In an article in The Jerusalem Post, it was reported that since the outbreak of the violence in the West Bank and Gaza Strip, hundreds of families have left the country by the assistance of the Foreign Ministry and foreign embassies.

The Latin Patriarchate blasted the article, claiming that the report included a lot of fabricated information. While calling on leaders from both sides to resume peace negotiations, Fr. Raed Abusahlia, chancellor of the Latin Patriachate, said, “The Arab Christian community in the Palestinian territories is an integral part of the Palestinian people. It suffers with it, rejoices with it, and shares with it the same hopes and aspirations… The recent Israeli rumors about getting the town of Beit Jala involved in the recent clashes is not a coincidence, but is an aim to ‘divide and rule’ among one Palestinian people.”

An article in the Israeli secular daily Yediot Ahronot, included a letter from one of the readers who complained of riots in a neighboring Arab village, in which all the inhabitants are Israeli Arabs.
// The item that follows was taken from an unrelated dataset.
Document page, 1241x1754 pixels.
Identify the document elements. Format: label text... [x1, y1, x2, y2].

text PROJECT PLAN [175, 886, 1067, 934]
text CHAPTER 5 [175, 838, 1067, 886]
In her reports on the rioting, she claimed that the Muslim rioters would destroy their Christian neighbors’ businesses and homes on their way to riot in the Jewish neighborhoods. She complains that there is no one to stand up and defend these Arab Christians, and both sides consider them the enemy. She expressed concern that if the situation continues, and no one defends the Christians, they may be tempted, out of fear and lack of choice, to support the violence and rioting of their Muslim brothers.
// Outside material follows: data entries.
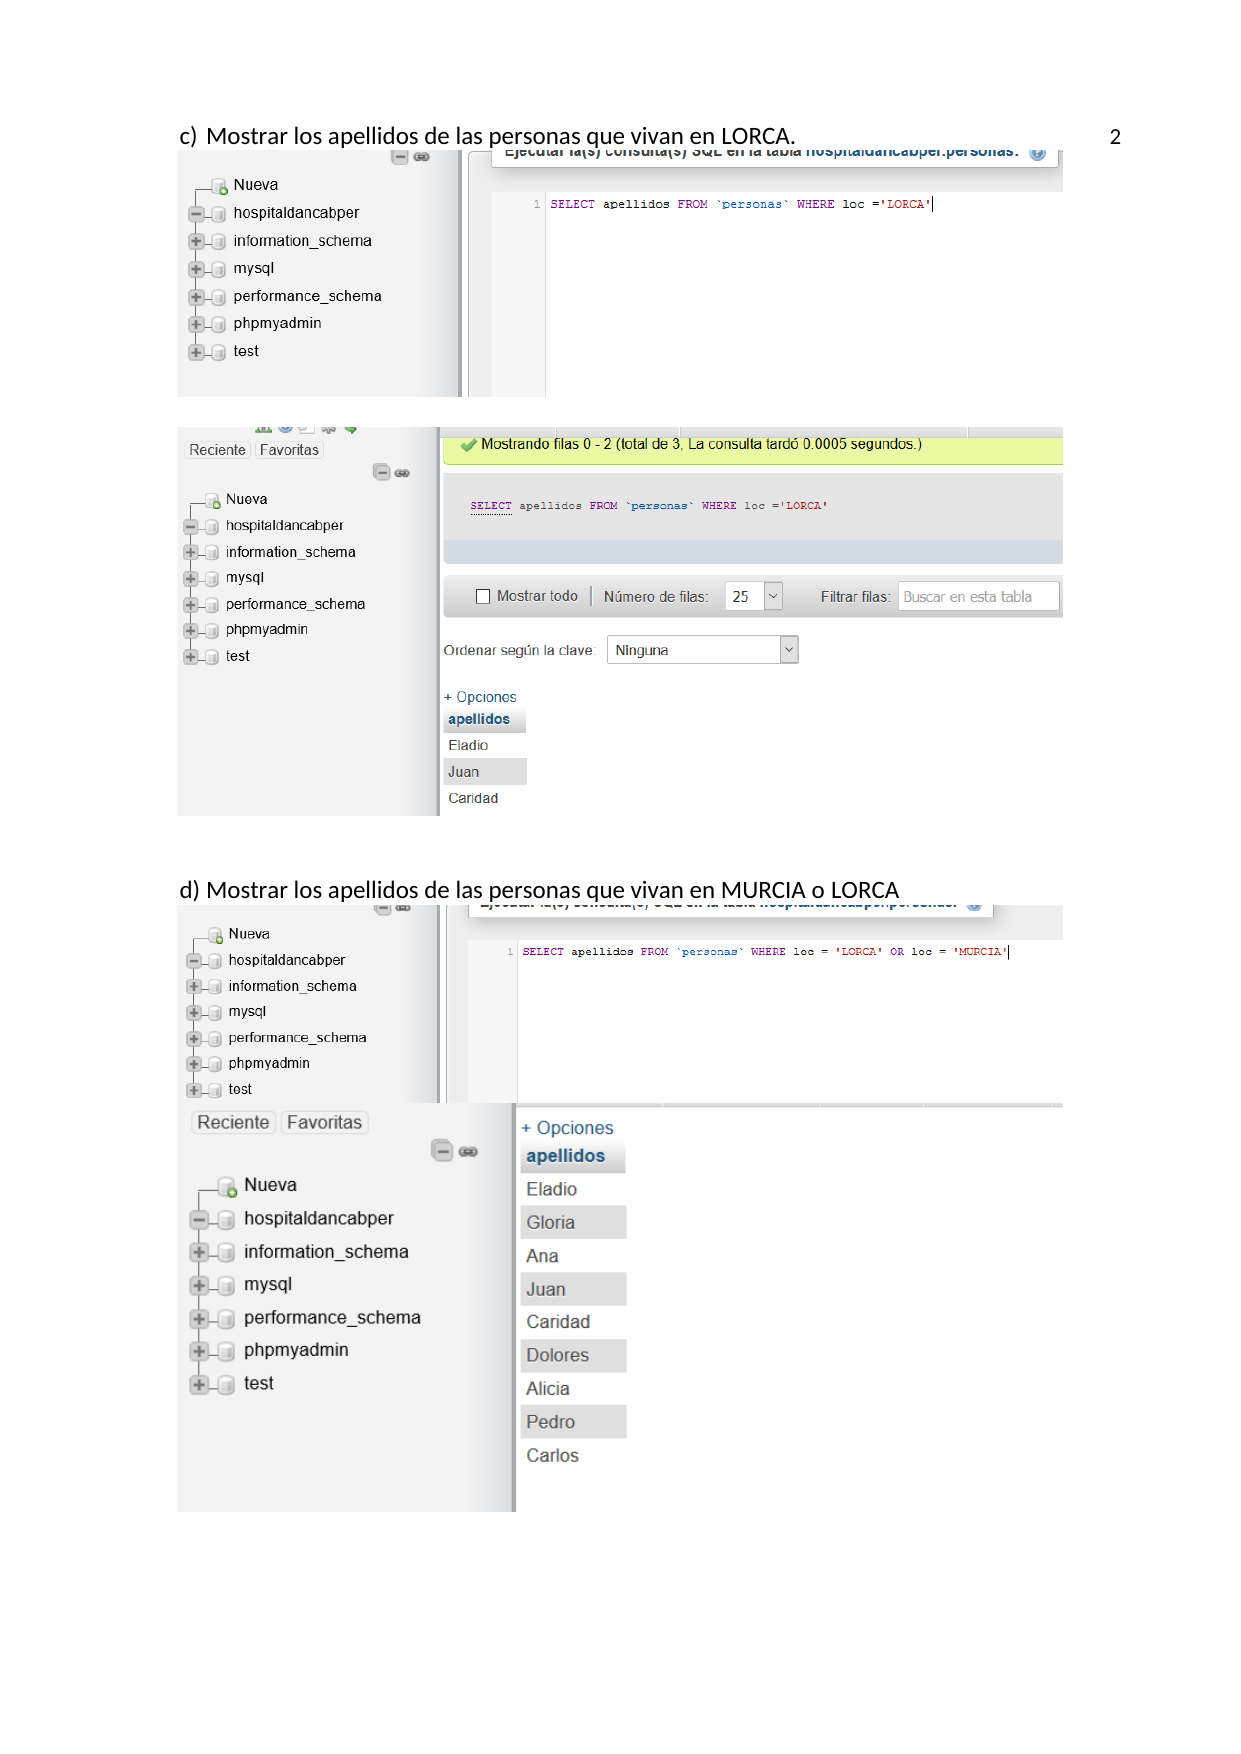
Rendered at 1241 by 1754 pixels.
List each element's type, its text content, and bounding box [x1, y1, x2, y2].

picture [177, 905, 1063, 1512]
picture [177, 427, 1063, 816]
list Mostrar los apellidos de las personas que vivan en MURCIA o LORCA [179, 874, 1063, 905]
picture [177, 150, 1063, 397]
list Mostrar los apellidos de las personas que vivan en LORCA. [179, 120, 1063, 150]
Catholic and Jewish Scholars Grill Vatican on its Role in the Holocaust (Ha’Aretz, 26/10/00; The Jerusalem Post, 27/10/00)

The Vatican commissioned a group of three Jewish and three Catholic historians to review allegations against Pope Pius XII’s conduct during the Holocaust. Pius XII was recently beatified by the Catholic Church.
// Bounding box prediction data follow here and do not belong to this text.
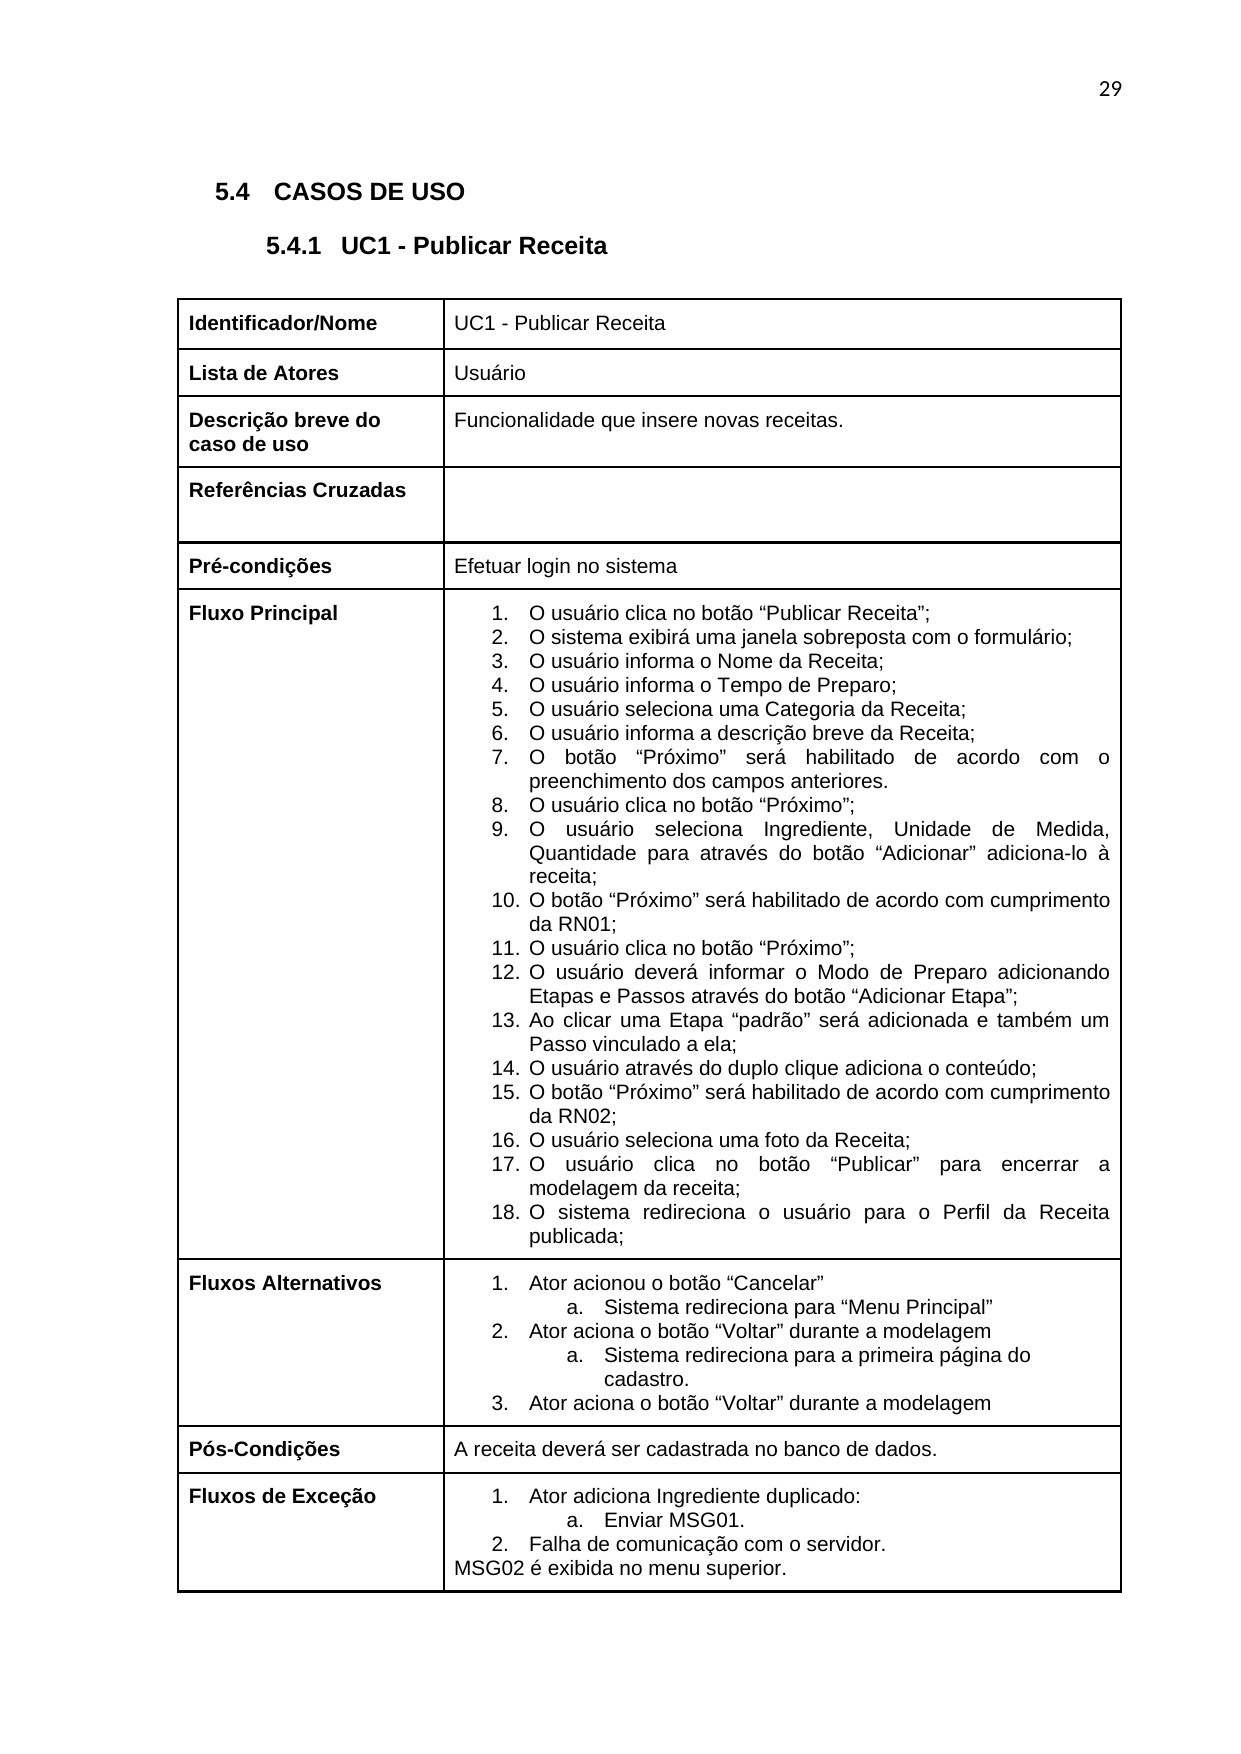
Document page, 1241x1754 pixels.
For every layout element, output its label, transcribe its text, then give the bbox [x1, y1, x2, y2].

table_cell Fluxo Principal [179, 590, 443, 1258]
table_cell [445, 468, 1120, 541]
table_cell Efetuar login no sistema [445, 544, 1120, 588]
table_cell Fluxos Alternativos [179, 1260, 443, 1425]
subtitle CASOS DE USO [215, 177, 1122, 206]
table_header UC1 - Publicar Receita [445, 300, 1120, 348]
table_cell Pós-Condições [179, 1427, 443, 1472]
table_cell Fluxos de Exceção [179, 1474, 443, 1590]
table_cell Referências Cruzadas [179, 468, 443, 541]
table_cell Descrição breve do caso de uso [179, 397, 443, 466]
table_cell Pré-condições [179, 544, 443, 588]
table_cell Lista de Atores [179, 350, 443, 395]
table_cell O usuário clica no botão “Publicar Receita”; O sistema exibirá uma janela sobreposta com o formulário; O usuário informa o Nome da Receita; O usuário informa o Tempo de Preparo; O usuário seleciona uma Categoria da Receita; O usuário informa a descrição breve da Receita; O botão “Próximo” será habilitado de acordo com o preenchimento dos campos anteriores. O usuário clica no botão “Próximo”; O usuário seleciona Ingrediente, Unidade de Medida, Quantidade para através do botão “Adicionar” adiciona-lo à receita; O botão “Próximo” será habilitado de acordo com cumprimento da RN01; O usuário clica no botão “Próximo”; O usuário deverá informar o Modo de Preparo adicionando Etapas e Passos através do botão “Adicionar Etapa”; Ao clicar uma Etapa “padrão” será adicionada e também um Passo vinculado a ela; O usuário através do duplo clique adiciona o conteúdo; O botão “Próximo” será habilitado de acordo com cumprimento da RN02; O usuário seleciona uma foto da Receita; O usuário clica no botão “Publicar” para encerrar a modelagem da receita; O sistema redireciona o usuário para o Perfil da Receita publicada; [445, 590, 1120, 1258]
table_cell Ator acionou o botão “Cancelar” Sistema redireciona para “Menu Principal” Ator aciona o botão “Voltar” durante a modelagem Sistema redireciona para a primeira página do cadastro. Ator aciona o botão “Voltar” durante a modelagem [445, 1260, 1120, 1425]
table_header Identificador/Nome [179, 300, 443, 348]
table_cell Usuário [445, 350, 1120, 395]
table_cell A receita deverá ser cadastrada no banco de dados. [445, 1427, 1120, 1472]
table_cell Ator adiciona Ingrediente duplicado: Enviar MSG01. Falha de comunicação com o servidor. MSG02 é exibida no menu superior. [445, 1474, 1120, 1590]
subtitle UC1 - Publicar Receita [266, 231, 1122, 260]
table_cell Funcionalidade que insere novas receitas. [445, 397, 1120, 466]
In the initial report, the scholars hesitated to come to any final conclusions, and focused instead on a list of 47 questions regarding the wartime Pope’s conduct. Samples of some of these questions are: “How thoroughly informed was the Vatican regarding details of the Nazi persecution and extermination? What was the Holy See’s reaction, and what discussions followed reports that flowed in describing evidence of the ‘Final Solution’? Why did Pope Pius XII support the anti-Semitic government of Vichi ? Why did he oppose the emigration of Jewish children to the Land of Israel, despite the fact that he knew that upon return to Europe they would be sent to the gas chambers?”

Eva Fleischner, a Catholic scholar from the United States, said that like other world leaders, Pius, who was trained as a diplomat, “failed to recognize the enormity” of the Nazi regime until it was too late. The Church has defended Pius XII, saying he worked behind the scenes to save Jews and did not speak out more strongly in order to avoid provoking further Nazi horrors.

The group of scholars reached one clear conclusion: the Vatican must open its World War II archives to the historians for examination. The scholars asked to see diaries Pius may have kept and memos of discussions in the wartime pontiff’s inner circle. “There is evidence that the Holy See was well-informed by mid-1942 of the accelerating mass murder of Jews. Questions continue to be asked about the reception of this news and what attention was given to it,” said the report.